O CNU – Congress for the New Urbanism é uma entidade que congrega Urbanistas, Desenvolvedores e Estudiosos, em torno dos mecanismos, diretrizes e orientações de projetos que visam requalificar, ou criar locais (ou comunidades, ou bairros, ou cidades), que tenham vitalidade e que sejam resilientes. E para que? Para que as cidades sejam, antes de tudo, locais prazerosos e funcionais para se viver, trabalhar e ter lazer.
Na prática, qual a influência desse “Novo Urbanismo”?
O Novo Urbanismo vem como resposta ao fato de que as cidades, hoje, se tornaram ambientes desagradáveis, opressivos e indutores de doenças físicas e psicossomáticas, potencializando a insegurança pública e os problemas sociais.
O que é preciso para que uma cidade seja mais ecologicamente correta?
São várias as possibilidades, desde a consideração do máximo de praças e parques em seu masterplan, passando por um sistema de transporte público de massas adequados e eficiente, reuso de águas de chuva e energia solar de forma ampla (pública e privada), finalizando com um sistema de coleta e processamento e transformação eficiente do lixo.
Mas e as chamadas ecocidades que oferecem visões utópicas sobre o assunto como as tão faladas cidades de Masdar, em Abu Dhabi, e Dongtan, na China?

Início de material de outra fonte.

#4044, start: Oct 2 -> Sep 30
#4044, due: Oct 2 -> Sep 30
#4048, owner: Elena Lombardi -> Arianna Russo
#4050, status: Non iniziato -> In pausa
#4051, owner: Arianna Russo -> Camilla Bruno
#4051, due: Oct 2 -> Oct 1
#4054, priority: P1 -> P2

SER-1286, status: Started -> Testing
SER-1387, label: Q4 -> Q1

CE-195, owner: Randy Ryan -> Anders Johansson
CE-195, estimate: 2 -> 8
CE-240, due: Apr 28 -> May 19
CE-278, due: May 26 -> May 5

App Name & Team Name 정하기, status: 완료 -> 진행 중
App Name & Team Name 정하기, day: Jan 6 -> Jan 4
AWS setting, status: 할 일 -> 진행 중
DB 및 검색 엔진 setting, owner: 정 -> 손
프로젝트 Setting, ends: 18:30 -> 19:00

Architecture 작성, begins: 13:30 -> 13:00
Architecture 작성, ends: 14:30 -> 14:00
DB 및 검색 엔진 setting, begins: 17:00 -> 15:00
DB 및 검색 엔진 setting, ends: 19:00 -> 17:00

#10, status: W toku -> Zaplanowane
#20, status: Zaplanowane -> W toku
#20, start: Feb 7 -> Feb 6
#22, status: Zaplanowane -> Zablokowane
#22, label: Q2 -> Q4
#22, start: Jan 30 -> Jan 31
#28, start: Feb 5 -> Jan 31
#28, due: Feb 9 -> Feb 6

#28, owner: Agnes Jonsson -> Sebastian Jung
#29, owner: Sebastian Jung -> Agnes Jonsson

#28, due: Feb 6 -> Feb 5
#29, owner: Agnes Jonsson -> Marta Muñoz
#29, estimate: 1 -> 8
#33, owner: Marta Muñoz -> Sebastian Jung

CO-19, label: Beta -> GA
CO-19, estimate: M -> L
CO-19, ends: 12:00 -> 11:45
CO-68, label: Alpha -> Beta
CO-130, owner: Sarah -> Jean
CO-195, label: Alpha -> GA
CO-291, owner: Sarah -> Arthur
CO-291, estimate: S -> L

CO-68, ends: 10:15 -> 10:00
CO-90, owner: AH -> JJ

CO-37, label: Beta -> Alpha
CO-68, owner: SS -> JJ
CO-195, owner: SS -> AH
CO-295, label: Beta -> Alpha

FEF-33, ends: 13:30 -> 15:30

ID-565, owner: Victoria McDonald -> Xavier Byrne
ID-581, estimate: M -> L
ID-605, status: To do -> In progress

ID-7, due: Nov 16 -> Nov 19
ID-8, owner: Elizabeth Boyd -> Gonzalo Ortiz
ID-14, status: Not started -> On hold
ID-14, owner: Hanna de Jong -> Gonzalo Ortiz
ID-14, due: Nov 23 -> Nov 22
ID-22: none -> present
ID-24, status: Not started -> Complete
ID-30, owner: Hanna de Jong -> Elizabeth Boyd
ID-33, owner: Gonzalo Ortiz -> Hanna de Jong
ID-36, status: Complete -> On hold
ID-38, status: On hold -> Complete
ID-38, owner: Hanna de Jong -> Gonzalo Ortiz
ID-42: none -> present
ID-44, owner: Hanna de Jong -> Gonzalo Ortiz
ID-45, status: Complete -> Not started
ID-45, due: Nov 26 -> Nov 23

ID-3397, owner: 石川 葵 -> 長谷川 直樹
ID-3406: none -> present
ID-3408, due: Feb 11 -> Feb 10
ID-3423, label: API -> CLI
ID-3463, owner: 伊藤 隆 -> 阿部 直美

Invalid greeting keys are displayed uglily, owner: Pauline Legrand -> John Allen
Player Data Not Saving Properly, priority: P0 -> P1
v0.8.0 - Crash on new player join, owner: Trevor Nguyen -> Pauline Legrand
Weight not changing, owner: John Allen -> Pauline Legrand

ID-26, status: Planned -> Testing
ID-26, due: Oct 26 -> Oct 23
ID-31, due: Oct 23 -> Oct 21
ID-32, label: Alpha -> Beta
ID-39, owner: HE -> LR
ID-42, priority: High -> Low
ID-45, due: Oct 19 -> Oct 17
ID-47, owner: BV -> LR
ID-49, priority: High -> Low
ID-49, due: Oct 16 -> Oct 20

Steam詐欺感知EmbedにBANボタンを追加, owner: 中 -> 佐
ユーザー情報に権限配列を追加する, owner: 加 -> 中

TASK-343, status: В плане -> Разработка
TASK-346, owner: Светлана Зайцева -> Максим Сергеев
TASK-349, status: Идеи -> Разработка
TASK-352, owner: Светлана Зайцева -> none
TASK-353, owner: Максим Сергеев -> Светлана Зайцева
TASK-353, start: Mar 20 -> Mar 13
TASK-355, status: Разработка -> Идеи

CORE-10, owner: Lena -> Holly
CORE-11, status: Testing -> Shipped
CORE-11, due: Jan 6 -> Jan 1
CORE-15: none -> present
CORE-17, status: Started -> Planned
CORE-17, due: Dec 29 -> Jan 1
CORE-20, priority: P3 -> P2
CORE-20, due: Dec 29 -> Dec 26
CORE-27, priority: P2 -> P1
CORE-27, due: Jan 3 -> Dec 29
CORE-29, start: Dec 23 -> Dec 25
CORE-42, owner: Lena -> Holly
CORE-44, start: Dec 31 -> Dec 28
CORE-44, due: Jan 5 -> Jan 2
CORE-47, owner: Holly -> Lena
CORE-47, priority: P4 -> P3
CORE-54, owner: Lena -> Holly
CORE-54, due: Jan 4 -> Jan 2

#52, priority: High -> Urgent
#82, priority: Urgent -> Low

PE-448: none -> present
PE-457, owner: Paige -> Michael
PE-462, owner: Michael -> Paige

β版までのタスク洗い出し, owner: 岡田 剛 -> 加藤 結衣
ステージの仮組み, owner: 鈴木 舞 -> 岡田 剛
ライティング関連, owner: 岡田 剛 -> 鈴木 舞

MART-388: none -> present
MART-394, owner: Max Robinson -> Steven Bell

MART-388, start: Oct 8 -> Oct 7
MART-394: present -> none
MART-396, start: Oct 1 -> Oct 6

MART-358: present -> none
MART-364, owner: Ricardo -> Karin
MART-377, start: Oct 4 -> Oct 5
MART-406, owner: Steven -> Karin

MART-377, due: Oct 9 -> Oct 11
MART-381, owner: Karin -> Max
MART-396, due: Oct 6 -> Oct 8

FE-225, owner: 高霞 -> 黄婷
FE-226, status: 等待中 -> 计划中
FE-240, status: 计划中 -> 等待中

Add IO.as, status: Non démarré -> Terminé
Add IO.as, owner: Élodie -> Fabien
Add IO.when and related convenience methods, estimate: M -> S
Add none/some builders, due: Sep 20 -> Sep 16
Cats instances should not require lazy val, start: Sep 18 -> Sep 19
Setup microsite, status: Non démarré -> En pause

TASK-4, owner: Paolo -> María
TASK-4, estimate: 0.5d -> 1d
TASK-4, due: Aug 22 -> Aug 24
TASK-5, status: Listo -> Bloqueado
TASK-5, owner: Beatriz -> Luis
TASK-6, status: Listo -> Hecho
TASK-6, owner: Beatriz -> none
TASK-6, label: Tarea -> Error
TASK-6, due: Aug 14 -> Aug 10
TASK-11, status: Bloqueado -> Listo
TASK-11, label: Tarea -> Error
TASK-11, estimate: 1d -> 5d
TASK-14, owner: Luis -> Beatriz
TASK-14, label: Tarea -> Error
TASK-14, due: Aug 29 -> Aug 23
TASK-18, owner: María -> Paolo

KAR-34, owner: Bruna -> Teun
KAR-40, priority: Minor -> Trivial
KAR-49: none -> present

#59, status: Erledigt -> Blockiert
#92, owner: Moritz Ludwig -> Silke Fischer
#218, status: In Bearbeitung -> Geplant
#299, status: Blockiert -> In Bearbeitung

Utopia é um termo que descreve aquilo que – dificilmente – se realizará, e até mesmo as melhores e mais modernas tecnologias tem o tempo correto para implantação com sucesso. O senso de realidade e o tempo correto são fundamentais para que iniciativas ambiciosas em excesso não sejam frustradas.
*Por estes dias vamos descansar. O blog, nestes dias de Carnaval, trará entrevistas sobre assuntos bem atuais.Logo retomaremos as atividades normais. Bom Carnaval para todos.